> [Work request] Output only this range of the data below: the line that contains "67,320 | 1.0% |" through the final line, both ends included, each retyped exactly.

Saved data entries:
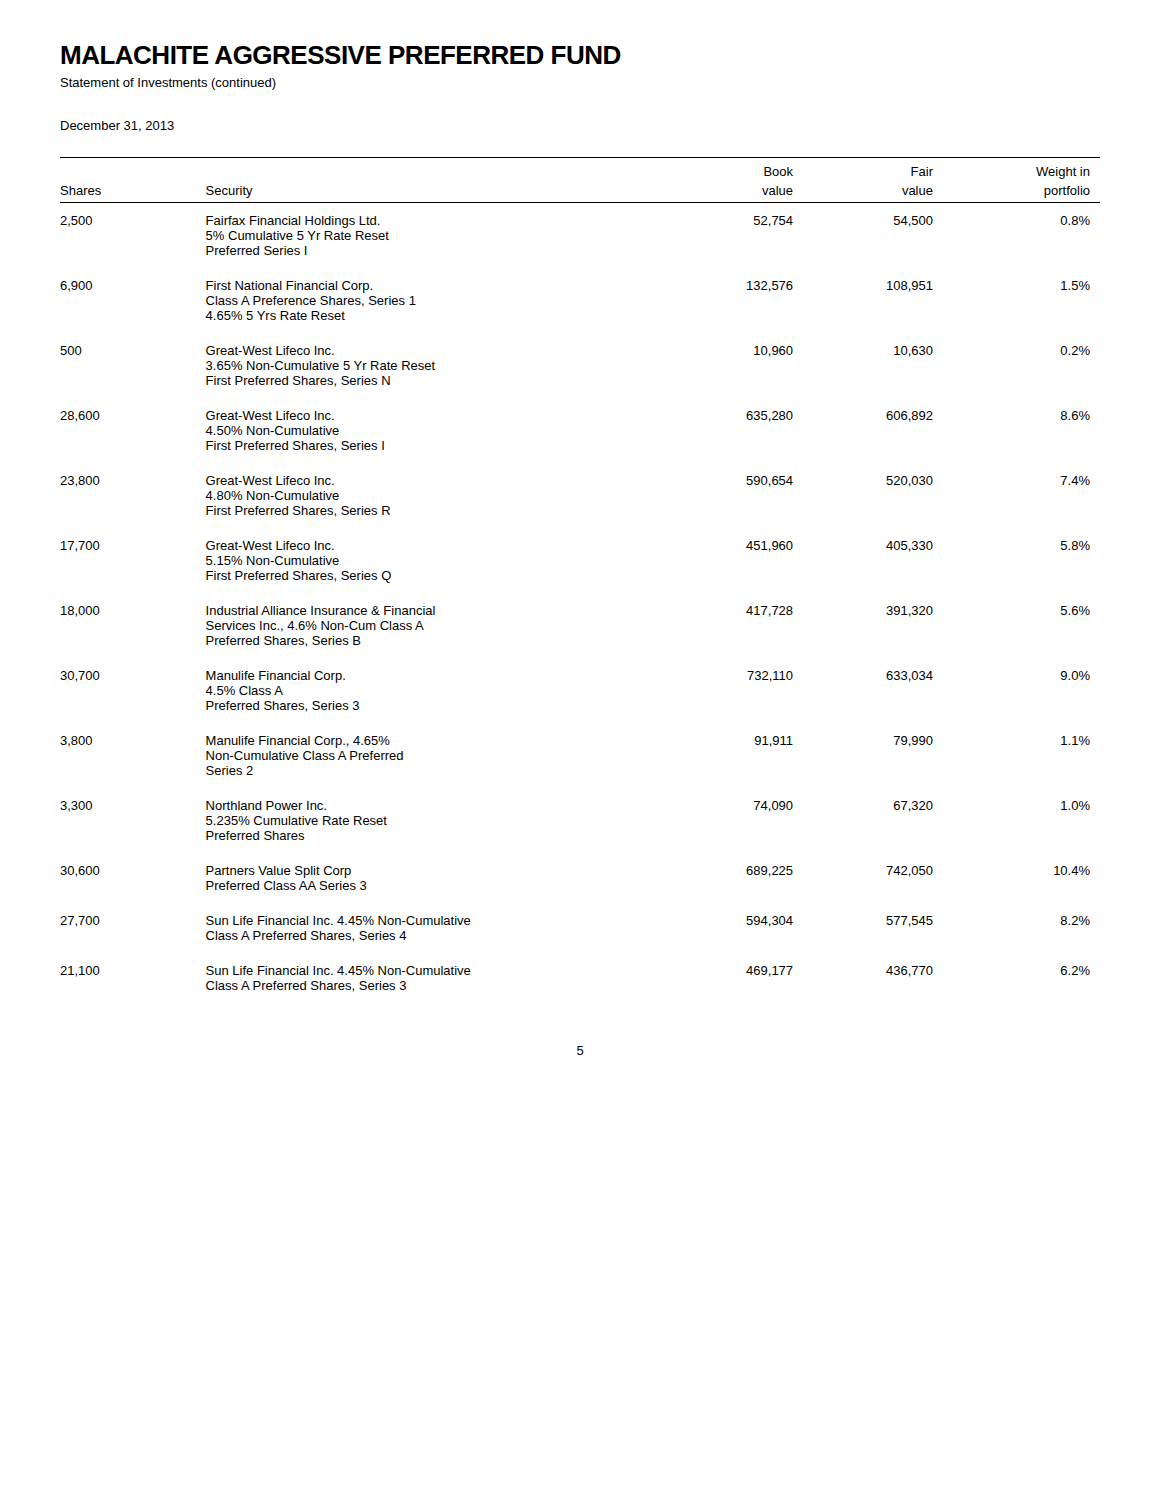MALACHITE AGGRESSIVE PREFERRED FUND
Statement of Investments (continued)
December 31, 2013
| | | Book | Fair | Weight in |
| --- | --- | --- | --- | --- |
| Shares | Security | value | value | portfolio |
| 2,500 | Fairfax Financial Holdings Ltd. 5% Cumulative 5 Yr Rate Reset Preferred Series I | 52,754 | 54,500 | 0.8% |
| 6,900 | First National Financial Corp. Class A Preference Shares, Series 1 4.65% 5 Yrs Rate Reset | 132,576 | 108,951 | 1.5% |
| 500 | Great-West Lifeco Inc. 3.65% Non-Cumulative 5 Yr Rate Reset First Preferred Shares, Series N | 10,960 | 10,630 | 0.2% |
| 28,600 | Great-West Lifeco Inc. 4.50% Non-Cumulative First Preferred Shares, Series I | 635,280 | 606,892 | 8.6% |
| 23,800 | Great-West Lifeco Inc. 4.80% Non-Cumulative First Preferred Shares, Series R | 590,654 | 520,030 | 7.4% |
| 17,700 | Great-West Lifeco Inc. 5.15% Non-Cumulative First Preferred Shares, Series Q | 451,960 | 405,330 | 5.8% |
| 18,000 | Industrial Alliance Insurance & Financial Services Inc., 4.6% Non-Cum Class A Preferred Shares, Series B | 417,728 | 391,320 | 5.6% |
| 30,700 | Manulife Financial Corp. 4.5% Class A Preferred Shares, Series 3 | 732,110 | 633,034 | 9.0% |
| 3,800 | Manulife Financial Corp., 4.65% Non-Cumulative Class A Preferred Series 2 | 91,911 | 79,990 | 1.1% |
| 3,300 | Northland Power Inc. 5.235% Cumulative Rate Reset Preferred Shares | 74,090 | 67,320 | 1.0% |
| 30,600 | Partners Value Split Corp Preferred Class AA Series 3 | 689,225 | 742,050 | 10.4% |
| 27,700 | Sun Life Financial Inc. 4.45% Non-Cumulative Class A Preferred Shares, Series 4 | 594,304 | 577,545 | 8.2% |
| 21,100 | Sun Life Financial Inc. 4.45% Non-Cumulative Class A Preferred Shares, Series 3 | 469,177 | 436,770 | 6.2% |
5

> [Output below]
| 3,300 | Northland Power Inc. 5.235% Cumulative Rate Reset Preferred Shares | 74,090 | 67,320 | 1.0% |
| 30,600 | Partners Value Split Corp Preferred Class AA Series 3 | 689,225 | 742,050 | 10.4% |
| 27,700 | Sun Life Financial Inc. 4.45% Non-Cumulative Class A Preferred Shares, Series 4 | 594,304 | 577,545 | 8.2% |
| 21,100 | Sun Life Financial Inc. 4.45% Non-Cumulative Class A Preferred Shares, Series 3 | 469,177 | 436,770 | 6.2% |
5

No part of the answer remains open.